*TASK ITEM*
In the records below, reproduce exactly the lines from the one containing "have incorrect suffix" through the one containing "发表于 2020-2-25 01:03", both included, and omit the pictures.
***** DATASET CONTENT *****
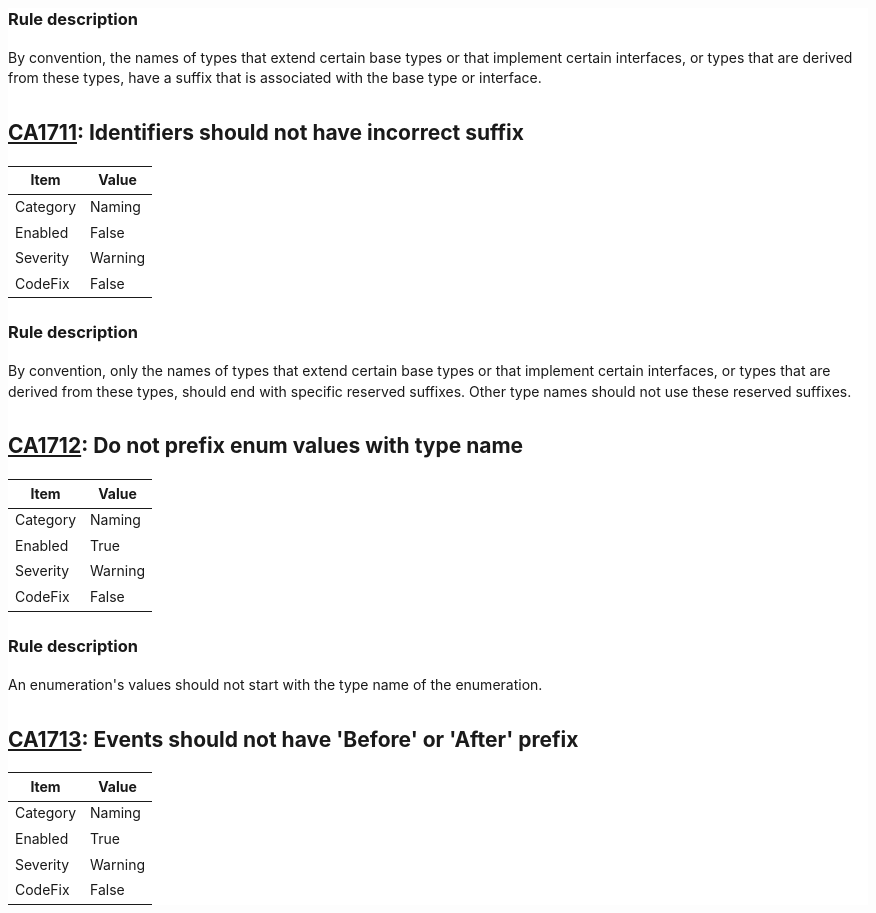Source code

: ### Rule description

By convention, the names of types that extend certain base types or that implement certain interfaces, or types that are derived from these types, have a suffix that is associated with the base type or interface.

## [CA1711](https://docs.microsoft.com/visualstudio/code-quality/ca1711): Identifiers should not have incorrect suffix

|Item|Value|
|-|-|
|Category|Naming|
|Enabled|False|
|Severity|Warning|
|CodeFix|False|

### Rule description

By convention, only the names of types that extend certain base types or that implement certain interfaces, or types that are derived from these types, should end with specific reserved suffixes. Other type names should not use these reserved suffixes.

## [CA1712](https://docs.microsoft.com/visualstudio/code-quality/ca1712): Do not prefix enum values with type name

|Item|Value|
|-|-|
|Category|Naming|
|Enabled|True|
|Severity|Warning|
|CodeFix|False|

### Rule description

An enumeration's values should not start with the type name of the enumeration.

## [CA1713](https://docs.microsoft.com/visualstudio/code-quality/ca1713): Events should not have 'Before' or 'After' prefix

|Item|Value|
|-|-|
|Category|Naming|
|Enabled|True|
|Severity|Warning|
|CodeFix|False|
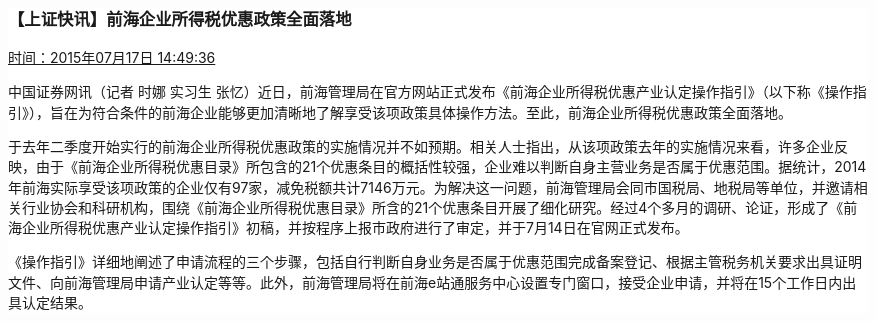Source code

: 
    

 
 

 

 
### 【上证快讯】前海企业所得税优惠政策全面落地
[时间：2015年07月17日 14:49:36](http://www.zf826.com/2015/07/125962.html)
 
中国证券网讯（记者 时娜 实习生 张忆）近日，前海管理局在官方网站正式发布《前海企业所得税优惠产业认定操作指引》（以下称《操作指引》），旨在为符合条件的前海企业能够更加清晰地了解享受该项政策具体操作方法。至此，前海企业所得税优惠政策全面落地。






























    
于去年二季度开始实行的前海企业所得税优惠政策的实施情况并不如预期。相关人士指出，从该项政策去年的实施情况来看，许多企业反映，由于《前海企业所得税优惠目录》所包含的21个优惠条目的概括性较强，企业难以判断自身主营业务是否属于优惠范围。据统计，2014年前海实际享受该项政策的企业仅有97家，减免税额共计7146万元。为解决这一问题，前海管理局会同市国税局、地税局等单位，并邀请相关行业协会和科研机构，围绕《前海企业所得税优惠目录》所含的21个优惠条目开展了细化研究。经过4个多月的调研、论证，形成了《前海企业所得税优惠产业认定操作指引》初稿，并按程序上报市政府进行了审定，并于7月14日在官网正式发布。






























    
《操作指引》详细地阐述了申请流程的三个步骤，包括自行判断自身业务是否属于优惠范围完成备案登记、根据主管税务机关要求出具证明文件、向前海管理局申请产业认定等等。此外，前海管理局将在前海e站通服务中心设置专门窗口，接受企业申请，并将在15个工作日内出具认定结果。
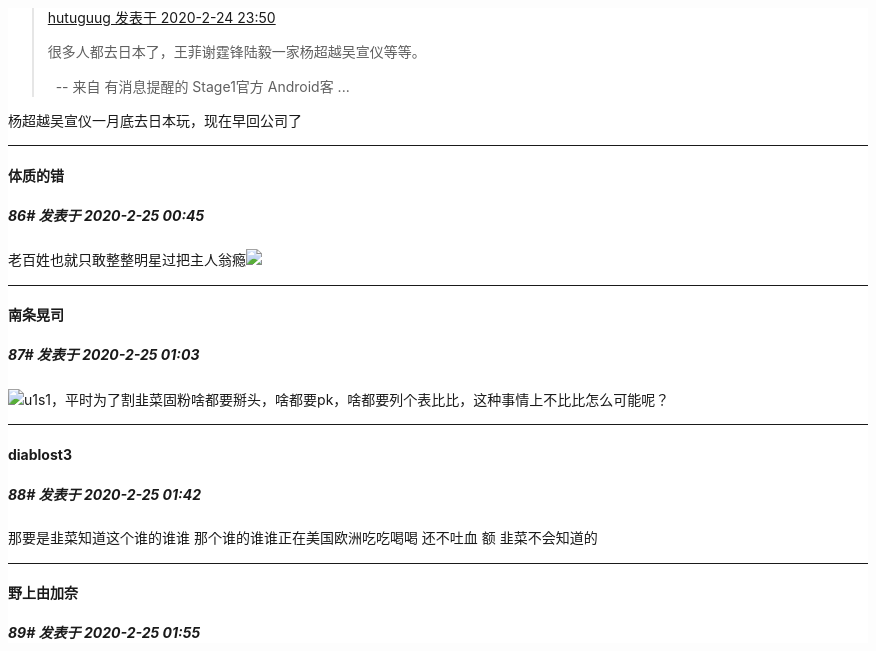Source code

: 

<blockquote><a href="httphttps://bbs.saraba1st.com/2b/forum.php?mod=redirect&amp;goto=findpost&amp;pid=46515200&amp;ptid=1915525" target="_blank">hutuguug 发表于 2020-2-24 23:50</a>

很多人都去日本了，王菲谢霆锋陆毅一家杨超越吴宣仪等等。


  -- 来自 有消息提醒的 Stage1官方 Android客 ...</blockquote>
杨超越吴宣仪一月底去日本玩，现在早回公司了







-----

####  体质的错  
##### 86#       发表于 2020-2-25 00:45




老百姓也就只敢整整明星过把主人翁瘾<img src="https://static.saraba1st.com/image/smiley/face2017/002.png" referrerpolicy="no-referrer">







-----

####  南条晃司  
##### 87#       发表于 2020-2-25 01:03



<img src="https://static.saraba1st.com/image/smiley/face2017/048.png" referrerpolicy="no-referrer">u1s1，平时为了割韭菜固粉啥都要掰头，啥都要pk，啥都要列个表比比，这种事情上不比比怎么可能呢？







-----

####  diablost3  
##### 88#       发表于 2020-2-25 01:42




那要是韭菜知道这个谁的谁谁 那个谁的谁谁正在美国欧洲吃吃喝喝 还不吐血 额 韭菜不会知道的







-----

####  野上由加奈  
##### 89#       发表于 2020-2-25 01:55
*****
*YOUR RESPONSE*
## [CA1711](https://docs.microsoft.com/visualstudio/code-quality/ca1711): Identifiers should not have incorrect suffix

|Item|Value|
|-|-|
|Category|Naming|
|Enabled|False|
|Severity|Warning|
|CodeFix|False|

### Rule description

By convention, only the names of types that extend certain base types or that implement certain interfaces, or types that are derived from these types, should end with specific reserved suffixes. Other type names should not use these reserved suffixes.

## [CA1712](https://docs.microsoft.com/visualstudio/code-quality/ca1712): Do not prefix enum values with type name

|Item|Value|
|-|-|
|Category|Naming|
|Enabled|True|
|Severity|Warning|
|CodeFix|False|

### Rule description

An enumeration's values should not start with the type name of the enumeration.

## [CA1713](https://docs.microsoft.com/visualstudio/code-quality/ca1713): Events should not have 'Before' or 'After' prefix

|Item|Value|
|-|-|
|Category|Naming|
|Enabled|True|
|Severity|Warning|
|CodeFix|False|
Source code

: 
    

 
 

 

 
### 【上证快讯】前海企业所得税优惠政策全面落地
[时间：2015年07月17日 14:49:36](http://www.zf826.com/2015/07/125962.html)
 
中国证券网讯（记者 时娜 实习生 张忆）近日，前海管理局在官方网站正式发布《前海企业所得税优惠产业认定操作指引》（以下称《操作指引》），旨在为符合条件的前海企业能够更加清晰地了解享受该项政策具体操作方法。至此，前海企业所得税优惠政策全面落地。






























    
于去年二季度开始实行的前海企业所得税优惠政策的实施情况并不如预期。相关人士指出，从该项政策去年的实施情况来看，许多企业反映，由于《前海企业所得税优惠目录》所包含的21个优惠条目的概括性较强，企业难以判断自身主营业务是否属于优惠范围。据统计，2014年前海实际享受该项政策的企业仅有97家，减免税额共计7146万元。为解决这一问题，前海管理局会同市国税局、地税局等单位，并邀请相关行业协会和科研机构，围绕《前海企业所得税优惠目录》所含的21个优惠条目开展了细化研究。经过4个多月的调研、论证，形成了《前海企业所得税优惠产业认定操作指引》初稿，并按程序上报市政府进行了审定，并于7月14日在官网正式发布。






























    
《操作指引》详细地阐述了申请流程的三个步骤，包括自行判断自身业务是否属于优惠范围完成备案登记、根据主管税务机关要求出具证明文件、向前海管理局申请产业认定等等。此外，前海管理局将在前海e站通服务中心设置专门窗口，接受企业申请，并将在15个工作日内出具认定结果。
Source code

: 

<blockquote><a href="httphttps://bbs.saraba1st.com/2b/forum.php?mod=redirect&amp;goto=findpost&amp;pid=46515200&amp;ptid=1915525" target="_blank">hutuguug 发表于 2020-2-24 23:50</a>

很多人都去日本了，王菲谢霆锋陆毅一家杨超越吴宣仪等等。


  -- 来自 有消息提醒的 Stage1官方 Android客 ...</blockquote>
杨超越吴宣仪一月底去日本玩，现在早回公司了







-----

####  体质的错  
##### 86#       发表于 2020-2-25 00:45




老百姓也就只敢整整明星过把主人翁瘾<img src="https://static.saraba1st.com/image/smiley/face2017/002.png" referrerpolicy="no-referrer">







-----

####  南条晃司  
##### 87#       发表于 2020-2-25 01:03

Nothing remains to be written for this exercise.